## Task to complete
Reproduce the lines from the line containing "What is the change" through the line containing "Reading left to", both included, with "nearest" replaced by "closest" and everything else left unchanged.

## Dataset records
====

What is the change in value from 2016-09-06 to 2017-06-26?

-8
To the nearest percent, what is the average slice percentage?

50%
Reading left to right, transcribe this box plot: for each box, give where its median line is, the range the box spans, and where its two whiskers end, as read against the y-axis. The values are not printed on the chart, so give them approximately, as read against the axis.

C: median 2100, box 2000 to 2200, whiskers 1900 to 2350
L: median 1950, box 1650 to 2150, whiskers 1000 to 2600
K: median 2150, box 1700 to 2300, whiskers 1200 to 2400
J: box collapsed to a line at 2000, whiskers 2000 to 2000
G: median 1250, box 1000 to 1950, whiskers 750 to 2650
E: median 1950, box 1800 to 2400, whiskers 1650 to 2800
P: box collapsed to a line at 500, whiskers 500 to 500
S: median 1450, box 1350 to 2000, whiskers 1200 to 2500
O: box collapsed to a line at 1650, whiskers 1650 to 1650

====

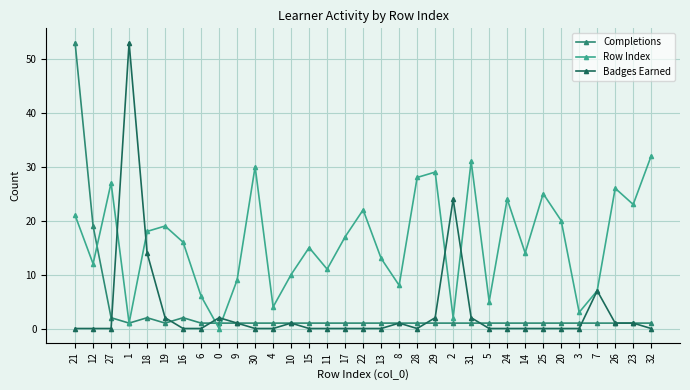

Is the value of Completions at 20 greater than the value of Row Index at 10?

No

====

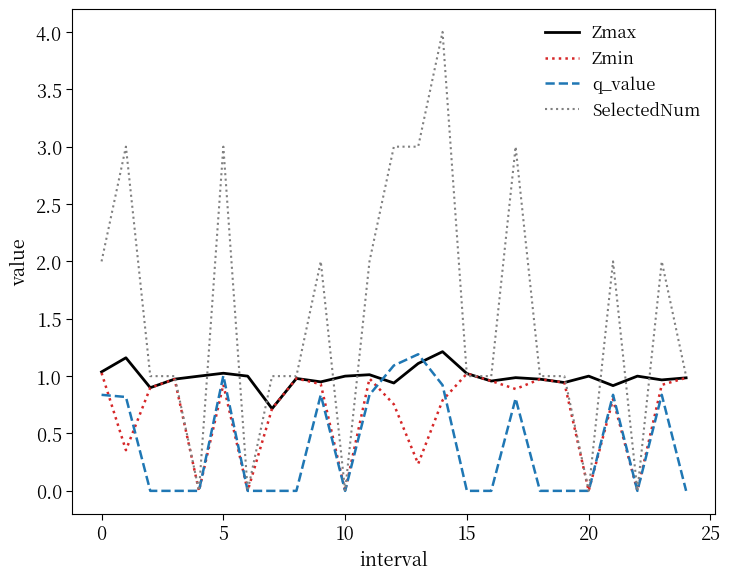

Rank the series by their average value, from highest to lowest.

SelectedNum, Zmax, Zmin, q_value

====

## Task result
What is the change in value from 2016-09-06 to 2017-06-26?

-8
To the closest percent, what is the average slice percentage?

50%
Reading left to right, transcribe this box plot: for each box, give where its median line is, the range the box spans, and where its two whiskers end, as read against the y-axis. The values are not printed on the chart, so give them approximately, as read against the axis.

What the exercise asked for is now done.